李桢道:“此事过后,陛下最是痛恨世家势大,这些年一直都有意削弱世家,之前的青州籍官员贪墨一案,想必殿下也能看出陛下的意思。”
赵清自然不是蠢人,她眯了眯眼睛,道:“说下去。”
李桢神色认真道:“殿下不妨想想,如今京城中,有哪个世家能比得上姜家的风头,陛下虽宠爱姜贵君,但她亦是君王,长久以往,眼底必定容不下沙子,殿下若是不相信,宋家便是前车之鉴。”
此番话听得赵清心惊,李桢道:“另外不用微臣说,殿下应该也知道,如今有多少世家都眼红着姜家吧,此番京城官员的考功,这些世家也都在盯着姜家,天下没有透风的墙,与其让她们抓住把柄,姜家倒不如主动向陛下卖个好,以示忠心。”
姜家的官员请罪一事,就连赵清都十分惊讶,想必其他世家肯定也没想到,这样一来,不仅能显得姜家的清正,还能让陛下更信任姜家。
听完李桢的这番解释,赵清的态度比一开始和缓了不少,她爽朗的笑了起来,“没想到檐和如此为我筹谋,倒是我小人之心了,檐和说得对,姜家的势头太大了,我回去后便勒令外祖约束族人。”
赵清又道:“不枉我在母皇面前推举你做这考功郎中,眼下你差事办得如此不错,想必赏封的旨意很快就会下来了。”

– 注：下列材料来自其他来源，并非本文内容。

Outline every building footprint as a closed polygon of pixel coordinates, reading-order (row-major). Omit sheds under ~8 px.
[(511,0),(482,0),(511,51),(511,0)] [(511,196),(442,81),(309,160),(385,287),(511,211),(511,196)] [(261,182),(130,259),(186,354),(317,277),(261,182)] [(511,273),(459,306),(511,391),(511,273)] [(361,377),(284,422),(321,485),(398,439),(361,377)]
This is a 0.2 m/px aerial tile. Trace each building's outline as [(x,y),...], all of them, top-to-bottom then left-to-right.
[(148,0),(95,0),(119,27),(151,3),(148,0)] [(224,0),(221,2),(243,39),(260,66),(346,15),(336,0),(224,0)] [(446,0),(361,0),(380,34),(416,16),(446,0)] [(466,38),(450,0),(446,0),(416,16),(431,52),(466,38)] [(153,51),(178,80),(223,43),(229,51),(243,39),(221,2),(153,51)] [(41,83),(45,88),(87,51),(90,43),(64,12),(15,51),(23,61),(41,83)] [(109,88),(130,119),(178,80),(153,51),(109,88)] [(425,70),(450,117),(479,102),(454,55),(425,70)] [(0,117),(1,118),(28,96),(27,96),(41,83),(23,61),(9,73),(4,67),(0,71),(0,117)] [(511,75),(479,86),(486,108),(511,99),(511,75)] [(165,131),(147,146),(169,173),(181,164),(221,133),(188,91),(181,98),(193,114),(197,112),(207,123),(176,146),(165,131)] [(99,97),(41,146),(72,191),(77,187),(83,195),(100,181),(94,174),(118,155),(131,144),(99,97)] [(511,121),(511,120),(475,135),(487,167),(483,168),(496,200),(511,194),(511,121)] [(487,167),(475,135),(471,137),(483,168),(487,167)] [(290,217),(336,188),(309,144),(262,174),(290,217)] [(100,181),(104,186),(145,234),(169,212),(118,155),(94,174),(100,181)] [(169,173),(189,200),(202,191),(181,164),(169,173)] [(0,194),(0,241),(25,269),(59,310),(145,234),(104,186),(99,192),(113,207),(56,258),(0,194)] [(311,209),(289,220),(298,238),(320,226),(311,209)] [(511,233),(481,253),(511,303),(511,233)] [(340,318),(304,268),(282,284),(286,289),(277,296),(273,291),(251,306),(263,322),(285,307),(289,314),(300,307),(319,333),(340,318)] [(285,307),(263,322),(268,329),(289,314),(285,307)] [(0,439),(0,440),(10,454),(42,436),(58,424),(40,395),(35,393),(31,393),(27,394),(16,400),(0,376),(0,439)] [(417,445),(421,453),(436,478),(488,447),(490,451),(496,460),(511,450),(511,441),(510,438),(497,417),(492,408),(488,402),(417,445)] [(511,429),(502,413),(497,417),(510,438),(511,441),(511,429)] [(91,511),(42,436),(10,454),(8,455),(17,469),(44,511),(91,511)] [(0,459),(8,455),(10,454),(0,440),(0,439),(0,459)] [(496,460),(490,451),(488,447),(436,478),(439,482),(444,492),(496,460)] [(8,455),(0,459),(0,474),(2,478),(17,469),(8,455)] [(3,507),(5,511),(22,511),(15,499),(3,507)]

赵清跟刚来时完全变了两副面孔,李桢倒是也不介意,神色没有任何的倨傲,依旧沉稳,道:“微臣愿一心为殿下筹谋。”
赵清点头道:“有你这句话,我就放心了。”
这番畅谈下来,赵清已经在心里认定李桢是她的人了,虽还欲再与她交谈下去,但下属来报说姜贵君宣她进宫,临走前,她转身看了眼收拾茶具的李桢,道:“我记得,檐和你的夫郎是安国公的儿子,当初逼嫁一事我也有所耳闻,想必你因为这门婚事受了许多委屈,安国公虽是母皇的亲信,但若是有需要帮忙的,往后尽可来寻我。”
李桢的手顿了一下,道:“殿下的好意,微臣心领了。”
赵清这才满意的走了。
将茶具都收好后,想到陛下随时都有可能会传召她,她还得在吏部再待一个晚上才能归家,李桢不由得叹了一口气。
次日一早,薛宝代照常给纪氏请完安后,随着他进了里间的小佛堂诵经祈福,只是想着今日是萧老主君的寿辰,他等会儿去萧府拜寿,就能见到萧年年了,不自觉的便将欢喜都写到了脸上,纪氏便提前放他走了。
薛宝代离开明净堂后,冯掌事上前问道:“您和萧府的主君自幼便相识,萧老主君的寿宴,也给您送了请帖的,主君您不跟少主君一起去吗?”
纪氏双手合十,口吻淡漠,“都是陈年的交情了。”
这一句,他便不再说话,闭上了眼睛,虔心诵经。
薛宝代回小春院梳洗打扮了一番,带上了给萧老主君准备的寿礼,刚坐上马车,冯掌事就过来了,说是纪氏也备了份礼,但因为身子不适,不便出门,便让他一同带过去。
刚刚在小佛堂时,纪氏还是好好的,怎么一会儿的功夫,就身子不适了,薛宝代关心的询问起来,冯掌事道:“少主君不用担心,主君应该是这几日为大小姐祈福,累着了,多休息便会好了,您还是先去赴宴吧,免得误了时辰。”
薛宝代只好点了脑袋,想着等回来后,再来问候纪氏。
马车在出发去萧府的路上,小檀将冯掌事送来的礼物收好,忍不住道:“没想到主君跟萧府还有交情,以前竟没有听说过。”
不过纪氏出身南安侯府,在嫁到李府之前,也是名门的公子,这倒也不奇怪了。
一个时辰后,马车停到了萧府门口,萧年年正在和萧主君迎客,在薛宝代来了之后,便拉了拉萧主君的袖子,萧主君顺着他的目光望过去后,见是薛宝代,这两个孩子从小就要好,便让他去了。
萧年年就盼着薛宝代呢,被闷在府里那么些日,早就想找人好好聊聊了,在门房将他带来的礼都登记到册子上后,便拉着他去了水榭那边的凉亭。
这里向来清净,也就上次举办诗会,才热闹了半日。
一坐下来,萧年年就忍不住与薛宝代说起乌秀才的事,语气里是浓浓的怨气,如果不是那个乌秀才,他才不会被禁那么久的足呢。
但是他都迎了半日的客人,都不见那个乌秀才的影子,也不知今日到底会不会来,便索性不去想了,转而拉着薛宝代的手,邀他晚上留下来陪自己住一晚。